### WHAT YOU ARE ASKED TO DO
Instruction for the data below: set down exactly the lines from the line with "- Rename MarkdownWriter to MarkdownEncoder" to the line with "tabindex, value, fieldset", inclusive, and no others.

Stored data:
···
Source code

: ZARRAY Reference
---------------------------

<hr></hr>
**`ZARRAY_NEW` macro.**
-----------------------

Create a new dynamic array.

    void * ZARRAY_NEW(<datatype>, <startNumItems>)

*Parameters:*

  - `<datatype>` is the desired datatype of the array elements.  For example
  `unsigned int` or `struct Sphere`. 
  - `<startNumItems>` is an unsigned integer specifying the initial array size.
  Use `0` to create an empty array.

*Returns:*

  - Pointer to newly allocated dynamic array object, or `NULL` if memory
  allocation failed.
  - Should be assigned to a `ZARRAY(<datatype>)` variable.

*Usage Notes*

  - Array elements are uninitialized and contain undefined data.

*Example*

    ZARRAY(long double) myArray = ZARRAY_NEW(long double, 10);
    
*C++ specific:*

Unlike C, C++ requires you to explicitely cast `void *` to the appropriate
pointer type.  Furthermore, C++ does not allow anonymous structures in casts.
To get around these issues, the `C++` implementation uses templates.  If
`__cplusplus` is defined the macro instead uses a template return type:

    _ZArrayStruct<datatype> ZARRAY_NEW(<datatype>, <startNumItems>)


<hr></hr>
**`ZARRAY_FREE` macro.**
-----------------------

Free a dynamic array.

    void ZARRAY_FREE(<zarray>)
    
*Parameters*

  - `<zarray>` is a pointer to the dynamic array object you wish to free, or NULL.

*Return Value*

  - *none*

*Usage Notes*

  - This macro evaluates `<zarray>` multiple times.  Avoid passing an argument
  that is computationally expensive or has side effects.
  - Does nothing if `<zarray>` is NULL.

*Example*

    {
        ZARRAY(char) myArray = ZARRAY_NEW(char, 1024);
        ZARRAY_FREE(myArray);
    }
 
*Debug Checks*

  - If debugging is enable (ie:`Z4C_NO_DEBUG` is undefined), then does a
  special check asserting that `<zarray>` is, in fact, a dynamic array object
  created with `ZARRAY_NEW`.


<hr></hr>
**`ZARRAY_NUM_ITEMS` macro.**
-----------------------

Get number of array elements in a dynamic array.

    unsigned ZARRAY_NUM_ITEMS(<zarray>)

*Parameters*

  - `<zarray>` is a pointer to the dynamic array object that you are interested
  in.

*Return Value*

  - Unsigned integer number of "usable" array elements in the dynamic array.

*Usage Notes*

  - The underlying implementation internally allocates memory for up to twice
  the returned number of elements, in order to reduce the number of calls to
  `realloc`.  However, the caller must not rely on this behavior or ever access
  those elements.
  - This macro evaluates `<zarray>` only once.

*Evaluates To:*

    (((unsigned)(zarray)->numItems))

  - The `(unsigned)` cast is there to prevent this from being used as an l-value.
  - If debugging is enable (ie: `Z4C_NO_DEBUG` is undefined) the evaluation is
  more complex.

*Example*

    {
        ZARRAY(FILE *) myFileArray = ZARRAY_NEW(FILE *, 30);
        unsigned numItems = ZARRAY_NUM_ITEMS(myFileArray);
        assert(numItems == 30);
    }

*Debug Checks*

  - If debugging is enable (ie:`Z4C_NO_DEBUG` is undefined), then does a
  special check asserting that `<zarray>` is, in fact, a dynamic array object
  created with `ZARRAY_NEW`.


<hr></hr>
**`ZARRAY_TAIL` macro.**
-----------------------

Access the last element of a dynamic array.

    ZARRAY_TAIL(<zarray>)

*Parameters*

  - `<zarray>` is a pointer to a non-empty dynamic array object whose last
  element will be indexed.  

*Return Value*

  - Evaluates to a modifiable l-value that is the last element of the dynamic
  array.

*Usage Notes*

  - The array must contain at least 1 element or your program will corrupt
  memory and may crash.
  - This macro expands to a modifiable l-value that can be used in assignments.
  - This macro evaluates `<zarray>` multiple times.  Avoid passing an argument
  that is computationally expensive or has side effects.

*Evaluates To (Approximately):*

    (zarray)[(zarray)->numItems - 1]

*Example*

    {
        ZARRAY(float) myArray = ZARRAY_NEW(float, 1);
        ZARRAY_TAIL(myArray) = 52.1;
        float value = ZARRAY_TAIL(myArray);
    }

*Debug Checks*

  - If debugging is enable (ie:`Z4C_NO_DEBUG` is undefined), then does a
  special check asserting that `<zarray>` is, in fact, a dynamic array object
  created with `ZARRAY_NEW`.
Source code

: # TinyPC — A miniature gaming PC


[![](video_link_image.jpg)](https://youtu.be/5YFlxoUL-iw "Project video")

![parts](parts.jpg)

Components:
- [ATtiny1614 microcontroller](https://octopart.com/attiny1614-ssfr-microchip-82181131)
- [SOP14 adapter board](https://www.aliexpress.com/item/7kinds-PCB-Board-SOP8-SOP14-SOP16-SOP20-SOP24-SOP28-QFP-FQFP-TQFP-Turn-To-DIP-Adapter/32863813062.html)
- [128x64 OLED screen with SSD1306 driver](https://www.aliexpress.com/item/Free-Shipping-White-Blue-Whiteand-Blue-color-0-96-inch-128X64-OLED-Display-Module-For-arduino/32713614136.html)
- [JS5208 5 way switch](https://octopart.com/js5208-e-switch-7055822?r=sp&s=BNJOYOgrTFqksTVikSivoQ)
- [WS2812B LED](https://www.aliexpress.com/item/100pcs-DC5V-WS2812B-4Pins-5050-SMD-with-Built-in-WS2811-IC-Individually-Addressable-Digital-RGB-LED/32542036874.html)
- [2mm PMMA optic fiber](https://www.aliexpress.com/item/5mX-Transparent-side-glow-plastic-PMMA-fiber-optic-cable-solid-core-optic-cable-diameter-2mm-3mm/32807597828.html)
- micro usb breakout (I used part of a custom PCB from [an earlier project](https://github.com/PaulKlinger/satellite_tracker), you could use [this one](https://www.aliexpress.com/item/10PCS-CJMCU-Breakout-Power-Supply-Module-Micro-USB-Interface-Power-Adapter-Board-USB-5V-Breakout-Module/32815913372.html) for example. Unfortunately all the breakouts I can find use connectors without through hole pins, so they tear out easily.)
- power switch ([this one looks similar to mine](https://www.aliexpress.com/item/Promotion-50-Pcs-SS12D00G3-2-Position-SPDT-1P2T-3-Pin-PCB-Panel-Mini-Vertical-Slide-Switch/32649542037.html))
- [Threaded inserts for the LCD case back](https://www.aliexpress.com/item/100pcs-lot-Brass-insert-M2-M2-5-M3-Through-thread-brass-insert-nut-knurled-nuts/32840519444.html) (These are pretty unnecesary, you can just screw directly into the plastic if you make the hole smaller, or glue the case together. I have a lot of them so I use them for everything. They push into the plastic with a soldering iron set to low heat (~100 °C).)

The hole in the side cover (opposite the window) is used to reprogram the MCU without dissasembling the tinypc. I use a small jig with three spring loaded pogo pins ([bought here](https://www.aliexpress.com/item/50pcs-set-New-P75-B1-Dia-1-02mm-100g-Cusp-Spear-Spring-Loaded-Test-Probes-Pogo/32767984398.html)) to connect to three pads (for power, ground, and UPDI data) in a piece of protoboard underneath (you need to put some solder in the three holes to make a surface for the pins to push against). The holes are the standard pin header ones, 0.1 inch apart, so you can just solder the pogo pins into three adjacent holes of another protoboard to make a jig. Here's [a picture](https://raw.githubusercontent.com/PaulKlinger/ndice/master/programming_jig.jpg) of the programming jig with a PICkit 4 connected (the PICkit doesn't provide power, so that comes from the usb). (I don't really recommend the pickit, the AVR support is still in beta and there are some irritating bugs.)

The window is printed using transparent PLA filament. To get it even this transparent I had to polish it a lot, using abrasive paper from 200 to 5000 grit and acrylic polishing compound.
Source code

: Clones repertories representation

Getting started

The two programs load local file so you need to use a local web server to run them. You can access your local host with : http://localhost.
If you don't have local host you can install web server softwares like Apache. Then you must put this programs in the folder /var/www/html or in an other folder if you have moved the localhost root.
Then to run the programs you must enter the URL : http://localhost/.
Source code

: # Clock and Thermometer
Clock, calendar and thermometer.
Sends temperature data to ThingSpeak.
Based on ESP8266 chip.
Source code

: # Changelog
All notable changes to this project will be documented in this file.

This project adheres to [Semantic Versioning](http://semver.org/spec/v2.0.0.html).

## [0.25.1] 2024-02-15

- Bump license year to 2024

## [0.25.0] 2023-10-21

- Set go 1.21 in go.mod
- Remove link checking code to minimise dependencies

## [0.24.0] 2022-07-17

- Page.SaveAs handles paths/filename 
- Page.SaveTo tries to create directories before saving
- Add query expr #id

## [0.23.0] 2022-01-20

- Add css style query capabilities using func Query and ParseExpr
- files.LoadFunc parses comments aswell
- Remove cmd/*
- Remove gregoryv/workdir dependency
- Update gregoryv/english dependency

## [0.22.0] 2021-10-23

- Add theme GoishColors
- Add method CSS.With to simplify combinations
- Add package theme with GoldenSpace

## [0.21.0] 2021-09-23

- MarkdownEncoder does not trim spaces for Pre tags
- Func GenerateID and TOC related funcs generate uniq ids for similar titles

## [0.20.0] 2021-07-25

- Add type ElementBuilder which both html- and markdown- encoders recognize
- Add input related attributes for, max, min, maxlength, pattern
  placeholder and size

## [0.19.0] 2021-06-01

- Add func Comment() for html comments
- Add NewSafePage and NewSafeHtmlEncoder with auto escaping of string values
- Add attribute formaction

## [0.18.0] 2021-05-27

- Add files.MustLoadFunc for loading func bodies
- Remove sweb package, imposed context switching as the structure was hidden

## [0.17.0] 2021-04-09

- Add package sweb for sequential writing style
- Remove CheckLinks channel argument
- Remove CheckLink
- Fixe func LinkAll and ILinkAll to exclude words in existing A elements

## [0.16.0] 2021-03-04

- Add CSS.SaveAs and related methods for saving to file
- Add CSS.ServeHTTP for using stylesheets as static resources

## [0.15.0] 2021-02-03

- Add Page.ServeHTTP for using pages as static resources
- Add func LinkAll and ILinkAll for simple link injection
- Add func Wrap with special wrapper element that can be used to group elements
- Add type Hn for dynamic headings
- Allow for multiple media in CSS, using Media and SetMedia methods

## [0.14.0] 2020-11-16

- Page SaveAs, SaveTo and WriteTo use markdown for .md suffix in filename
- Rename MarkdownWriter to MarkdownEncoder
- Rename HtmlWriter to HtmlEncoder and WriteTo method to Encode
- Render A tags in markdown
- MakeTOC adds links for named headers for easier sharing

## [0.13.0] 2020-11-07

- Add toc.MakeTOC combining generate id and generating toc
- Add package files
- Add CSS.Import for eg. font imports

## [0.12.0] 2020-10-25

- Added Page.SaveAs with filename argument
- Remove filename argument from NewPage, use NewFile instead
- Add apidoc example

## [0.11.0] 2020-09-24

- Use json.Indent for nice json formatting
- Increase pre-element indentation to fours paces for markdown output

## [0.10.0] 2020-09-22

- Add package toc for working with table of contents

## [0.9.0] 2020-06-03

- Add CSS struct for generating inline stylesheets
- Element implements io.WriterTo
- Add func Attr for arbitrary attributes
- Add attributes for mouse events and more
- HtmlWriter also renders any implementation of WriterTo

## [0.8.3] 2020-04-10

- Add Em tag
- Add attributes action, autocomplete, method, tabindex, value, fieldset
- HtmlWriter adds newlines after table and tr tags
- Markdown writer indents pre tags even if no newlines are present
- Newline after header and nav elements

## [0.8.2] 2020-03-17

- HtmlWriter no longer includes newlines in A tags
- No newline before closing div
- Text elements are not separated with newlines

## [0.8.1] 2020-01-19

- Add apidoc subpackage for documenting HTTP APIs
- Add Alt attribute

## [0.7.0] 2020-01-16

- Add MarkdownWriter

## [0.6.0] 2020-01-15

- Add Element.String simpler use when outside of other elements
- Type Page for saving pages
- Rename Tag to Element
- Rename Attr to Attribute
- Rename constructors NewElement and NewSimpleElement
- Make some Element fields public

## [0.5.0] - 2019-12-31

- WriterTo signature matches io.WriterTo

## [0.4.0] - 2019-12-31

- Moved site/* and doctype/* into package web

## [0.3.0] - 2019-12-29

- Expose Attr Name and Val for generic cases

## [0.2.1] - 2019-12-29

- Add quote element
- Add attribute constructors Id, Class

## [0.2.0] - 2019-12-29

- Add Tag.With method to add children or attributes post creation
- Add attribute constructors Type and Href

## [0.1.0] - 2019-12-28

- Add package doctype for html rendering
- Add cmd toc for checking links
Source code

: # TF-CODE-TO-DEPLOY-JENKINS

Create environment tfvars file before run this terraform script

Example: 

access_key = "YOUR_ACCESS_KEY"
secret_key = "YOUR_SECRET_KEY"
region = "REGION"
···
### ANSWER TO THE PROBLEM
- Rename MarkdownWriter to MarkdownEncoder
- Rename HtmlWriter to HtmlEncoder and WriteTo method to Encode
- Render A tags in markdown
- MakeTOC adds links for named headers for easier sharing

## [0.13.0] 2020-11-07

- Add toc.MakeTOC combining generate id and generating toc
- Add package files
- Add CSS.Import for eg. font imports

## [0.12.0] 2020-10-25

- Added Page.SaveAs with filename argument
- Remove filename argument from NewPage, use NewFile instead
- Add apidoc example

## [0.11.0] 2020-09-24

- Use json.Indent for nice json formatting
- Increase pre-element indentation to fours paces for markdown output

## [0.10.0] 2020-09-22

- Add package toc for working with table of contents

## [0.9.0] 2020-06-03

- Add CSS struct for generating inline stylesheets
- Element implements io.WriterTo
- Add func Attr for arbitrary attributes
- Add attributes for mouse events and more
- HtmlWriter also renders any implementation of WriterTo

## [0.8.3] 2020-04-10

- Add Em tag
- Add attributes action, autocomplete, method, tabindex, value, fieldset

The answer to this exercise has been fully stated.